Avant de voir le film, je me suis demandé comment j'allai le recevoir, je ne me faisais pas de souci sur la qualité, j'aime Gilliam (bon ok le dernier était pas top, mais Brazil c'est cool), ce n'est pas le problème. Simplement, j'avais déjà vu La Jetée et du coup je me demandais si on pouvait quand même apprécier le film en connaissant globalement l'histoire. Eh bien oui, on peut. Je dirais même que c'est encore mieux.
Parce que ce qui est génial avec 12 Monkeys, c'est que Gilliam prend l'histoire de Marker, se l'approprie en lui restant fidèle, l'enrichie et l'adapte à son univers. Oui parce que même l'univers de Brazil semble normal et vivable en comparaison du futur montré dans ce film. C'est sale, on vit sous terre, il y a des scientifiques bizarres qui n'arrêtent pas de nous renvoyer dans le passé... Franchement, c'est pas un monde ça !
Ce que j'ai apprécié dès le début, comme dans La Jetée, c'est cet aspect irrémédiable des choses. Cole le dit bien : on ne peut pas changer le cours des choses, c'est arrivé un point c'est tout, on ne pourra pas empêcher que la catastrophe arrive. Alors oui c'est plus pessimiste que la plupart des histoires de voyage dans le temps, même dans La Machine à explorer le temps on prend soin d'envoyer notre explorateur des milliers d'années dans le futur. Là, c'est à peine quarante ans dans le coup je crois que Gilliam a compris le film de Marker, son pessimisme, c'est comme le destin on ne peut y échapper, ce qui doit arriver arrivera.
Du coup, c'est tout aussi intelligent dans le propos que le Marker, bien que la fin me semble moins désespérée, un peu plus porteuse d'espoir. Peut-être la musique ou le regard de Madeleine Stowe. On est tellement au-dessus d'un Looper qui ne s'assume pas dans son concept et qui gâche tout cohérence , particulièrement à la fin au nom d'un happy ending assez nul.
Là, pas de happy ending à la noix. De toute façon ça ne peut que finir comme ça. Tu m'étonnes que Gilliam ait pas mal discuté avec les producteurs à propos de la fin. Du coup ça peut paraître plus pessimiste sur la fin qu'un Minority Report (oui oui, je connais la théorie du "bad ending" de Minority Report).

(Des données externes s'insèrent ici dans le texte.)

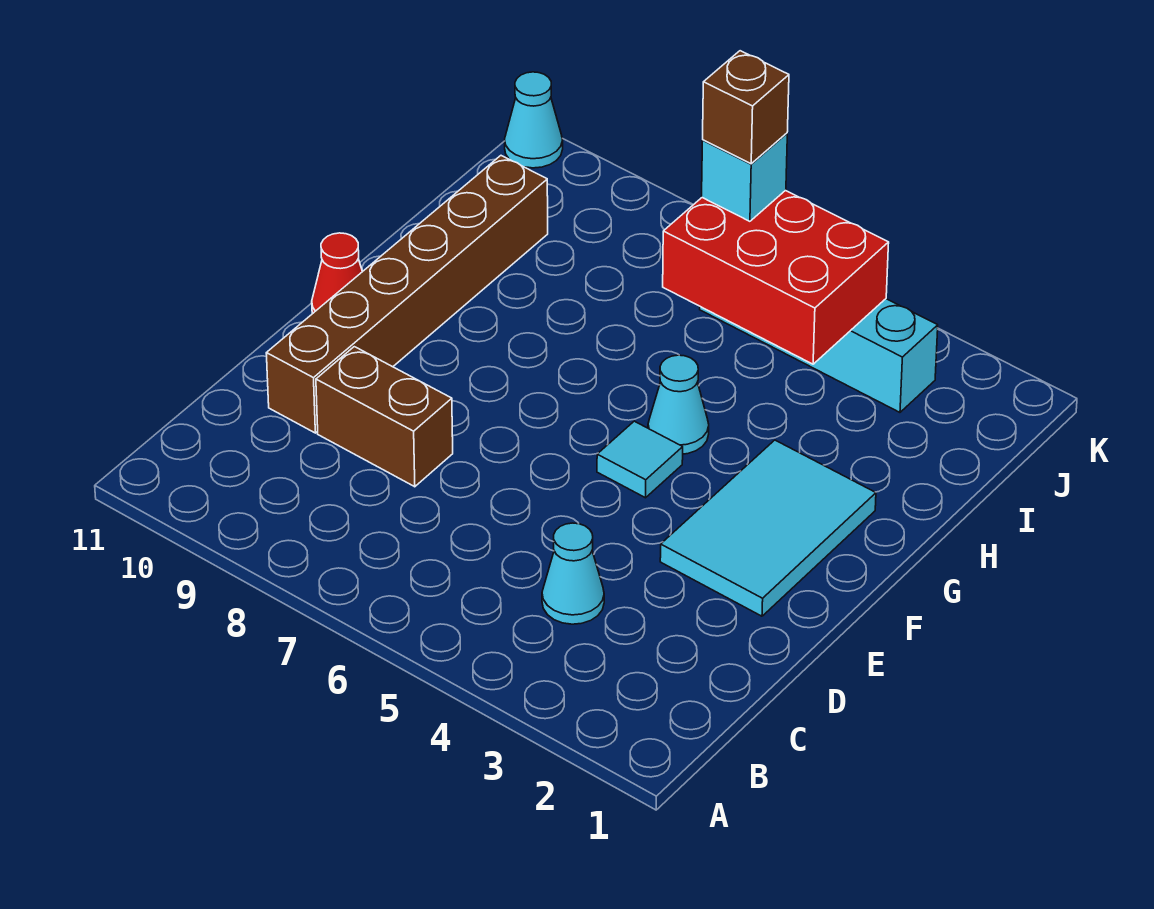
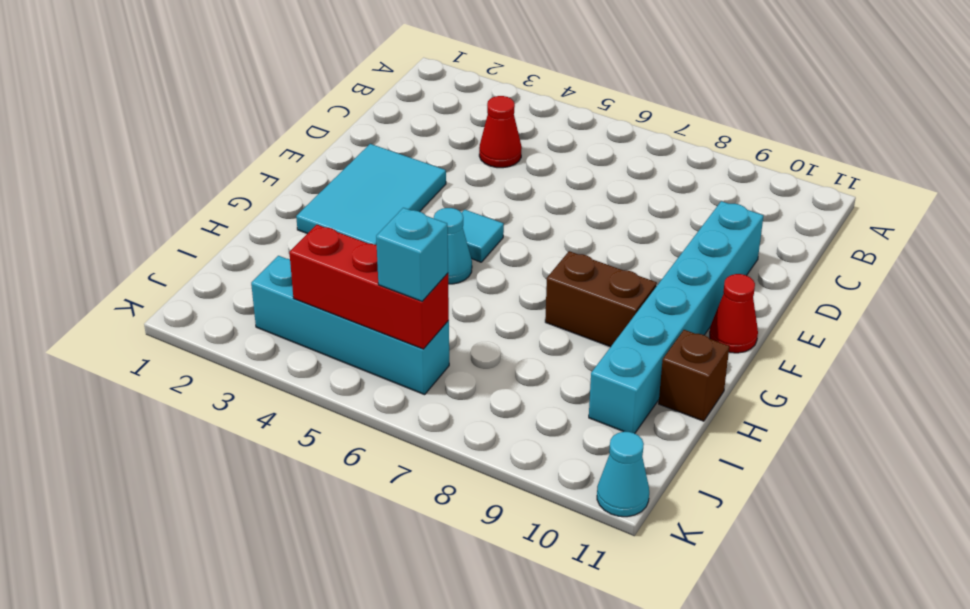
cyan 1x1 cone [542,523,604,624] -> red 1x1 cone [479,96,522,168]
brown 1x2 brick [316,347,453,487] -> brown 1x2 brick moved to [545,251,657,347]
brown 1x6 brick [266,156,548,433] -> cyan 1x6 brick [589,201,763,433]
red 2x3 brick [663,190,889,364] -> red 1x3 brick [289,225,449,349]
brown 1x1 brick [703,51,789,164] -> brown 1x1 brick moved to [659,330,729,421]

Mais ce qui est surtout bien, c'est que contrairement au Marker, le héros a quelques problèmes lors de ses voyages. Il est pris pour un fou, se fait interner, kidnappe la fille... Bref, tout pour se faire remarquer. Du coup c'est sympa de voir ce qu'un tel concept pourrait avoir comme conséquence dans le monde moderne. Cet aspect n'était pas du tout abordé dans le Marker, puisque l'homme était catapulté dans le passé et s'y "promenait" sans trop de soucis. Du coup c'est intéressant, d'autant plus que notre héros s'habitue au passé, à vivre à l'air libre, et regrette de ne pas pouvoir vivre ici tout le temps. C'est vraiment un gros travail qu'a accompli Gilliam, un travail d'enrichissement et d'exploration de l'histoire, il s'agit d'explorer de nouvelles pistes qui n'avaient pas été explorées avant, de regarder le potentiel de l'histoire pour donner quelque chose d'à la fois fidèle et différent. Ce que tout remake devrait être en somme.
Et pour autant il ne délaisse pas l'histoire d'amour, centre du premier film. Alors si ça ne m'a pas autant touché que chez Marker, c'est réussi, la relation entre les deux personnages est intéressante. C'est différent, la femme est plus active, finit par croire notre fou et à vouloir s'enfuir avec lui. Mais... on connaît la suite.
Gilliam réussit donc l'exploit d'adapter Marker à sa sauce et à reprendre avec talent une des meilleures (ou la meilleure) histoires de voyage dans le temps du cinéma. c'est pas rien.
Ah et j'aime bien cette musique qui revient sans cesse, comme pour signifier que le destin est irrémédiable, et qu'on ne peut rien y faire.